Abstract
We present MuSiC, a method that utilizes cell-type specific gene expression from single-cell RNA sequencing (RNA-seq) data to characterize cell type compositions from bulk RNA-seq data in complex tissues. When applied to pancreatic islet and whole kidney expression data in human, mouse, and rats, MuSiC outperformed existing methods, especially for tissues with closely related cell types. MuSiC enables characterization of cellular heterogeneity of complex tissues for identification of disease mechanisms.
Bulk tissue RNA-seq is a widely adopted method to understand genome-wide transcriptomic variations in different conditions such as disease states. Bulk RNA-seq measures the average expression of genes, which is the sum of cell type-specific gene expression weighted by cell type proportions. Knowledge of cell type composition and their proportions in intact tissues is important, because certain cell types are more vulnerable for disease than others. Characterizing the variation of cell type composition across subjects can identify cellular targets of disease, and adjusting for these variations can clarify downstream analysis.

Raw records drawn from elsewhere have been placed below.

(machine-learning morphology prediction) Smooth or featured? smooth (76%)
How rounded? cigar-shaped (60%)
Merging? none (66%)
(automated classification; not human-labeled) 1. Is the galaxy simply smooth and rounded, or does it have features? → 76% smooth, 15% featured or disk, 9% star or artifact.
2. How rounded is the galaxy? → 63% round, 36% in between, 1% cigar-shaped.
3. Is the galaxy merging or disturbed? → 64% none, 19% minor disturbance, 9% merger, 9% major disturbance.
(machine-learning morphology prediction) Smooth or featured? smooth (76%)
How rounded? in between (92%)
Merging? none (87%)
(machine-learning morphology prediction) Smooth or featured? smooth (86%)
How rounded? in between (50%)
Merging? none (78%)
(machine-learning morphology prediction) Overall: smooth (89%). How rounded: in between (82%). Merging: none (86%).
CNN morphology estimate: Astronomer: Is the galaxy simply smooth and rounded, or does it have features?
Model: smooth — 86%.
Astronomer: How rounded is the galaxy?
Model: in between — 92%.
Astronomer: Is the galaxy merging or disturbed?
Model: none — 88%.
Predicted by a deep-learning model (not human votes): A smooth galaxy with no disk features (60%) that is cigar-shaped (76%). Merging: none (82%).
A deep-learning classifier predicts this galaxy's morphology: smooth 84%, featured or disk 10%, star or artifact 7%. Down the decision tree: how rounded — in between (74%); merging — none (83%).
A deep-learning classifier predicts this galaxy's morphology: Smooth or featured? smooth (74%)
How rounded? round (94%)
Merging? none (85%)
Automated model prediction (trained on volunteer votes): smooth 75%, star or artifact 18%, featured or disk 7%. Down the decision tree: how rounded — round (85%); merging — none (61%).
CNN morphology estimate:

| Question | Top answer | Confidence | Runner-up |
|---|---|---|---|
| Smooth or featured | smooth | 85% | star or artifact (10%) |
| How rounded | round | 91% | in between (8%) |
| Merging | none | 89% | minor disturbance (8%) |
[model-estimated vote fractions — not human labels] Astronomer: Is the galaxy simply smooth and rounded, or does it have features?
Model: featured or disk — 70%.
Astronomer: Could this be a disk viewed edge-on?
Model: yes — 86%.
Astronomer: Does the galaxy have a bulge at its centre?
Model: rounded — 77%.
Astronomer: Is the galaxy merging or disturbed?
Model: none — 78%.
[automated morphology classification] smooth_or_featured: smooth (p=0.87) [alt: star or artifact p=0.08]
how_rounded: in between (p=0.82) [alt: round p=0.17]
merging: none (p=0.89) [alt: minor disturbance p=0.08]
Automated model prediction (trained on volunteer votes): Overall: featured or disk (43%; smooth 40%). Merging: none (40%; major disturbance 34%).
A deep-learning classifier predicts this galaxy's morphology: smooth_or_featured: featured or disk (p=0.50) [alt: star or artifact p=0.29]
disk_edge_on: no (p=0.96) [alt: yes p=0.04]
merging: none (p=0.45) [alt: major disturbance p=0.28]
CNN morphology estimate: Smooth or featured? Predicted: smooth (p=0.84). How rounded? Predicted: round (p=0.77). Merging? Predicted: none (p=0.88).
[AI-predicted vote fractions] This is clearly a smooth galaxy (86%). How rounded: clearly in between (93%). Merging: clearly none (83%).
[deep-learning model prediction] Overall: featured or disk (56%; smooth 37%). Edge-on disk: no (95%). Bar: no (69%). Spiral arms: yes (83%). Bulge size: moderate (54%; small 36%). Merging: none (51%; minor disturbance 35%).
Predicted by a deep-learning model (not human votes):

The rapid development of single-cell RNA-seq (scRNA-seq) technologies have enabled cell type-specific transcriptome profiling. Although cell type composition and proportions are obtainable from scRNA-seq, scRNA-seq is still costly, prohibiting its application in clinical studies that involve a large number of subjects. Furthermore, scRNA-seq is not well suited to characterizing cell type proportions in a solid tissue, because the cell dissociation step is biased towards certain cell types1.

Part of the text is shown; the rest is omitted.